Suppose we have an object orbiting the Earth with a circular orbit of radius $R$. We then change the velocity by an angle $\alpha$, without changing the speed. The textbook then asks what orbit will the object describe.
My guess is an ellipse, but of course I want to show it. The initial angular momentum is $L_0 = mRv$ and the final one is $L = mRv\cos(\alpha) = L_0\cos(\alpha)$.
I want to study the initial and final energies in order to deduce the path of the orbit.

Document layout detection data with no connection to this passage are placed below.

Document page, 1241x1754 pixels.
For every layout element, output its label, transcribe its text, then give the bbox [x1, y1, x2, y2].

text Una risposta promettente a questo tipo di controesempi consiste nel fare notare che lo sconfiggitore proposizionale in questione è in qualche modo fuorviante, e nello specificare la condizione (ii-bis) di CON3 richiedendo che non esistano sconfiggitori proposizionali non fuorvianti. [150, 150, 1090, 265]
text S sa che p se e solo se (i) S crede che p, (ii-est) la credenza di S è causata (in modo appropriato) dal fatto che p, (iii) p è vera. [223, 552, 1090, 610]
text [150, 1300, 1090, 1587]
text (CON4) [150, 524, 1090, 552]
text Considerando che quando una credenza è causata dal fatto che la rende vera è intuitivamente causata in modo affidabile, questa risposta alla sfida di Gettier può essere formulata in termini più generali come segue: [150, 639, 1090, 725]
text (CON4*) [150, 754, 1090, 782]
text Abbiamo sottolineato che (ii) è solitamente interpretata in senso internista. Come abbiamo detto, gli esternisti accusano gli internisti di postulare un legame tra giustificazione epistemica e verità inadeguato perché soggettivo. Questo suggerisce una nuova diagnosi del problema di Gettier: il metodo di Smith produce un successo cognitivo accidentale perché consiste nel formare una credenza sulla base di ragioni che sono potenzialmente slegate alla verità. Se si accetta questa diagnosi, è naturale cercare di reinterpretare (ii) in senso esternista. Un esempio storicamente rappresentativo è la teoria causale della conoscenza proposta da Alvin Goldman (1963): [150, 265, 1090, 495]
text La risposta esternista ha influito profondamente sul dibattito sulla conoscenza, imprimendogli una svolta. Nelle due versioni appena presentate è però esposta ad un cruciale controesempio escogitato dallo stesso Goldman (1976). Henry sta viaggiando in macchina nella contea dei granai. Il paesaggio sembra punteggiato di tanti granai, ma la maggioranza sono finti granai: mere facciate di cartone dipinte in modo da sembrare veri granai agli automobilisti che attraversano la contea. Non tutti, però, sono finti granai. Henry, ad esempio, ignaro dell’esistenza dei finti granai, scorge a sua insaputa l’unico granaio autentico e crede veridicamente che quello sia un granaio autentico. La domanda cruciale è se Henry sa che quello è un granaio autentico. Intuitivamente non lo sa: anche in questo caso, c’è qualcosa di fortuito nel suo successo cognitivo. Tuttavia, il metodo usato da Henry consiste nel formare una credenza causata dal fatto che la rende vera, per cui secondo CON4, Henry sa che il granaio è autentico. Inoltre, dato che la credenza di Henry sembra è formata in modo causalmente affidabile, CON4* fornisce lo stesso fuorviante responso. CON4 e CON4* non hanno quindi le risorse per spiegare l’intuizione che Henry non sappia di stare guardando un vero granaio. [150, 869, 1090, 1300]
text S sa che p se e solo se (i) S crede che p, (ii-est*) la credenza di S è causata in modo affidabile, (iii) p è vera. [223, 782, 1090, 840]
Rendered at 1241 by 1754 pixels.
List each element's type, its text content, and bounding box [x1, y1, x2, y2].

The initial energy of the particle is : $$E_0 = T_0 + U_{eff}^0 = \frac{1}{2}mv_0^2 + \frac{L_0^2}{2mR^2} + \frac{K}{R^2}$$ And the final one is : $$E = T + U_{eff} = T_0 + \frac{L_0^2\cos^2(\alpha)}{2mr^2} + \frac{K}{r^2}$$
Now the textbook says that the mechanical energy of the particle does not change, since $E = T_0 + \frac{K}{r} = T + \frac{K}{r}$, but isn't the mechanical energy of the particle $E = T + {U_{eff}}$?
In that case, the mechanical energy of the particle does change, so the textbook would be wrong. If not, can someone explain it to me?